# Subsampling

## Ideas

### Rationale: 

Subsampling can change: 
- the number of participants
- the number of classes (signs or words)
- the occurrence or counts per class

#### On the number of participants

Different participants have different ways of signing the same word or sign. A model learned on more participants can predict more variations of a class (sign or word). Thus we can assume, that the more participants we have, the higher the model accuracy will be. 

#### On the number of classes 

"This shows that "60%" accuracy "means more" if you have more classes: a binary classifier with 60% accuracy is almost random, but achieving 60% accuracy for 100 classes is godlike (assuming the classes are relatively balanced)." (https://stackoverflow.com/questions/71632842/does-the-number-of-classes-in-the-target-variable-affect-the-accuracy-of-a-class: )

#### On the occurrence or counts per class

The occurrence or counts per class represents the number of example of the same class (word or sign) that the model sees during training.

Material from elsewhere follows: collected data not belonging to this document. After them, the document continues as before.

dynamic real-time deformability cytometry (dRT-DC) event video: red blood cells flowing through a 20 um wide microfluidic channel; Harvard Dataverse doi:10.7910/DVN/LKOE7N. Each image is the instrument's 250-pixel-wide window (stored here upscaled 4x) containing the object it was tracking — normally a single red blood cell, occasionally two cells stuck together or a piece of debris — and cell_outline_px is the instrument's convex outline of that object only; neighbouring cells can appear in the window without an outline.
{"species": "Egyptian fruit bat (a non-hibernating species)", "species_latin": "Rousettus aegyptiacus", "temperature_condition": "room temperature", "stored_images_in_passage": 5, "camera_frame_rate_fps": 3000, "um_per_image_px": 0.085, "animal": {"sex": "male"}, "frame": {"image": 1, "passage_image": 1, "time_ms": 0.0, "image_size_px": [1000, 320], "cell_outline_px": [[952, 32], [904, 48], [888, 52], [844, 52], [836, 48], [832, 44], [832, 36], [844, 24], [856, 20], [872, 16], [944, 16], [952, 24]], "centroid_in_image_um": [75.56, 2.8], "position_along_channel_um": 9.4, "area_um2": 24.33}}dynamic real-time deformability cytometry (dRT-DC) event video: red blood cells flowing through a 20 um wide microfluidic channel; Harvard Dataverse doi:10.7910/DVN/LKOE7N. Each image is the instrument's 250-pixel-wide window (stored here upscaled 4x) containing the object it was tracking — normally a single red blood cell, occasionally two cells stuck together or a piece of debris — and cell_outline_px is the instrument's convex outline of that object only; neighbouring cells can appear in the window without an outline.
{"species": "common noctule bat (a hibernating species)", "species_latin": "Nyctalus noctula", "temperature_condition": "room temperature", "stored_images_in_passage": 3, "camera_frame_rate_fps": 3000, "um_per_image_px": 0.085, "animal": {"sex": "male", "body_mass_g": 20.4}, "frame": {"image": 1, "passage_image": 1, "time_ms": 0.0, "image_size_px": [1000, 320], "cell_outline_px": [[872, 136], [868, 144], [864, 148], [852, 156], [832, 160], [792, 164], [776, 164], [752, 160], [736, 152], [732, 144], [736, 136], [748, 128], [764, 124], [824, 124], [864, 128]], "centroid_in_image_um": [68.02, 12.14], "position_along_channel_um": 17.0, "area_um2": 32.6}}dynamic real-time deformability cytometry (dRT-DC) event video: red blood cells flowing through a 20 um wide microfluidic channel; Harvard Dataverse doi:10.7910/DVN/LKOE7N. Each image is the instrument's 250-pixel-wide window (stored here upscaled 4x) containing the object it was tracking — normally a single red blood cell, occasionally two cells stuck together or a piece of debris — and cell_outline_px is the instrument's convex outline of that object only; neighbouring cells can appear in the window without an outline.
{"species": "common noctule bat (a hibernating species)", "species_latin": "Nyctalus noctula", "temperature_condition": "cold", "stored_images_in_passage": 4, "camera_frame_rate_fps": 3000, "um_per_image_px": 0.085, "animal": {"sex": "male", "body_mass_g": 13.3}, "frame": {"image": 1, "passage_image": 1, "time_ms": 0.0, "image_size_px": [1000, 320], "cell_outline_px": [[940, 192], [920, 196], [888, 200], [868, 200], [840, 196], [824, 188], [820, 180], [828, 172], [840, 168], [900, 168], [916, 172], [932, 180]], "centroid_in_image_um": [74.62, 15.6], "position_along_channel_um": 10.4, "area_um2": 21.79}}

We can assume, the higher this "coverage", the higher the accuracy of the model as it has been trained on more instances of each class. 

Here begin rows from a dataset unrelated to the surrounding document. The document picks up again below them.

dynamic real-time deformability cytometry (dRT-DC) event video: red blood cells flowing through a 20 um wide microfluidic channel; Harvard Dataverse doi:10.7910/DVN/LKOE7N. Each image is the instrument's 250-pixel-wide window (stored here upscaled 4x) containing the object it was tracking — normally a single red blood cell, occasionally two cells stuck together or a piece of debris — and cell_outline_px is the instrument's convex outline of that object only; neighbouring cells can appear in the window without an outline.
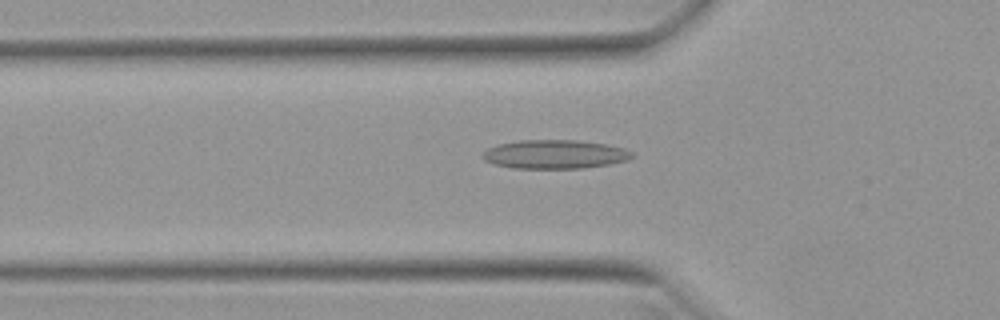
{"species": "Egyptian fruit bat (a non-hibernating species)", "species_latin": "Rousettus aegyptiacus", "temperature_condition": "warm", "stored_images_in_passage": 41, "camera_frame_rate_fps": 3000, "um_per_image_px": 0.085, "animal": {"sex": "female"}, "frame": {"image": 1, "passage_image": 13, "time_ms": 4.0, "image_size_px": [1000, 320], "cell_outline_px": [[632, 156], [628, 160], [608, 164], [584, 168], [512, 168], [492, 164], [484, 160], [480, 156], [488, 148], [496, 144], [520, 140], [576, 140], [604, 144], [624, 148], [632, 152]], "centroid_in_image_um": [47.1, 13.11], "position_along_channel_um": 78.7, "area_um2": 25.09}}
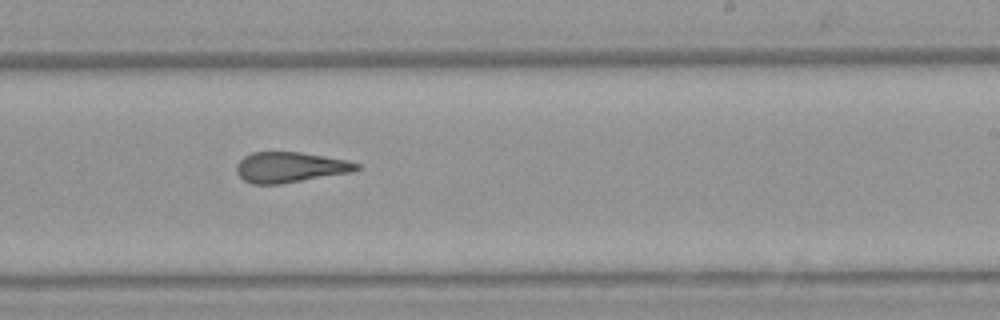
{"frame": {"image": 2, "passage_image": 27, "time_ms": 8.667, "image_size_px": [1000, 320], "cell_outline_px": [[360, 168], [352, 172], [280, 184], [252, 184], [244, 180], [236, 172], [236, 164], [244, 156], [252, 152], [300, 152], [324, 156], [344, 160], [360, 164]], "centroid_in_image_um": [24.62, 14.22], "position_along_channel_um": 264.4, "area_um2": 21.21}}
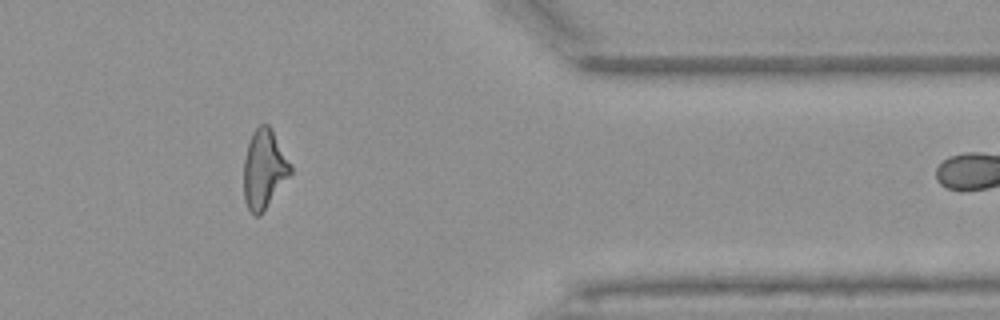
{"frame": {"image": 3, "passage_image": 38, "time_ms": 12.333, "image_size_px": [1000, 320], "cell_outline_px": [[292, 172], [260, 216], [256, 216], [248, 208], [244, 200], [244, 160], [248, 140], [252, 132], [260, 124], [268, 124], [272, 128], [292, 164]], "centroid_in_image_um": [22.45, 14.34], "position_along_channel_um": 388.9, "area_um2": 21.68}, "authors_computed_cell_mechanics": {"area_um2": 22.4264, "velocity_mm_per_s": 3.975, "shape_relaxation_time_tau1_ms": null, "shape_relaxation_time_tau2_ms": 3.0506, "deformation_change_tau1": null, "deformation_change_tau2": 0.1441}}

Based on this, there are a few meaningful options to subsample the whole data set. 

### Option 1
Just randomly takes a certain proportion of the data, e.g. 1 % of the whole data set: 
- covers all participants
- covers all classes
- low occurrence or counts per class

### Option 2
Set the number of counts per word 

## Install Dependencies

## Import Dependencies

In [4]:
import numpy as np
import pandas as pd

import random
from random import randint, randrange

## Load train.csv

In [5]:
df_train = pd.read_csv('../data/asl-signs/train.csv')
df_train.shape

(94477, 4)

In [7]:
df_train.sign.nunique()

250

## Parameters

In [81]:
MODE = 'random'
MODE = 'sign_counts'

# random seed used for subsampling
RSEED = 42

# random subsampling proportion of whole data
p = 0.01



## Option 1: Random subsampling

In [82]:
# set random state
random.seed(RSEED)

# set length of subsample
length = int(df_train.shape[0] * p) # number of rows in train.csv times p

# random sampling of row indices
r = [randrange(df_train.shape[0]) for i in range(0, length)] 

# subsampling df_train
df_train_sub = df_train.iloc[r]


## Save subsample 

In [83]:
f'../data/train_sub{length}.csv'

'../data/train_sub944.csv'

In [84]:
df_train_sub.to_csv(f'../data/train_sub{length}.csv', index=False)